De entrada, experimentaron un curso combinado de derecho y criptografía, que es lo que se aprende tratando de descifrar BOEs y BOAs, cuyo lenguaje parece lo más alejado posible del que usan el común de los mortales.

Tras adiestrarse en descifrar decretos y reales órdenes, el hostelero tuvo que coger la calculadora para, además de descifrar los intríngulis de los ERTEs, tratar de cuadrar las cuentas y saber si era mejor ‘erertar’, despedir o, simplemente, desertar del oficio.

Pero volvieron a abrir y tocó clase de matemáticas; porcentajes en concreto. Que si el 25% de aforo, que si el 50% de la terraza con x metros de distancia medidos desde no se sabe dónde, etc.

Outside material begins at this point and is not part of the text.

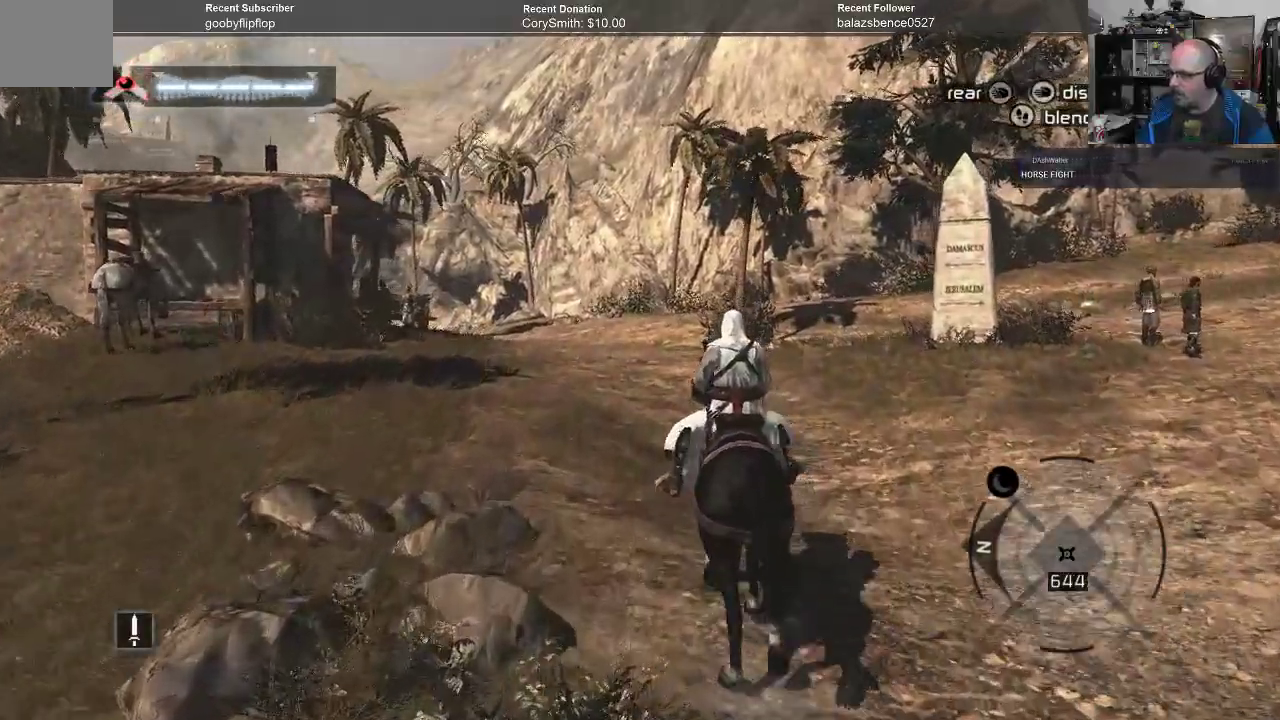
{"buttons": [], "left_stick": "up", "right_stick": "center", "events": []}
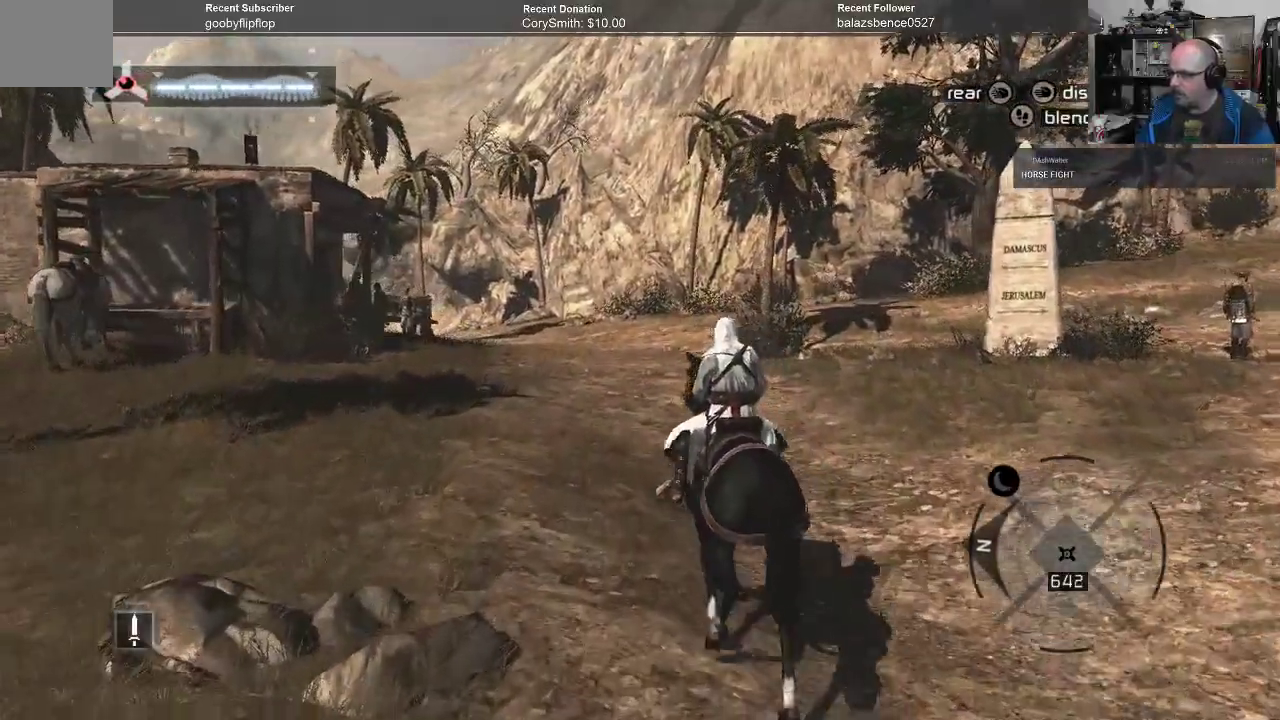
{"buttons": [], "left_stick": "up", "right_stick": "center", "events": []}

En paralelo, todo su saber en preparar platos debió aparcarse para aprobar la asignatura, tan novedosa, de la logística. ¿Cómo cambiar la forma de terminar los platos? ¿Dónde colocar la comida para que llegue o salga en buen estado? ¿Qué tipo de transporte, ‘rider’, moto, bici, etc. utilizar para que las cuentas salgan?

Los últimos días han vuelto a la geometría, disfrazada de arquitectura. Han de descubrir cuántos paramentos debe tener o no su terraza para que no sea clausurada por Sanidad. Pregunta de examen, ¿De los ocho paramentos básicos, de cuantos podemos prescindir para mantener la terraza activa?

Los más aplicados se dedican ahora a la mecánica de fluidos, combinada con la nanociencia. Se trata de analizar cuánto durarán los aerosoles en un volumen determinado, con tal renovación de aire. Un examen casi de tercero.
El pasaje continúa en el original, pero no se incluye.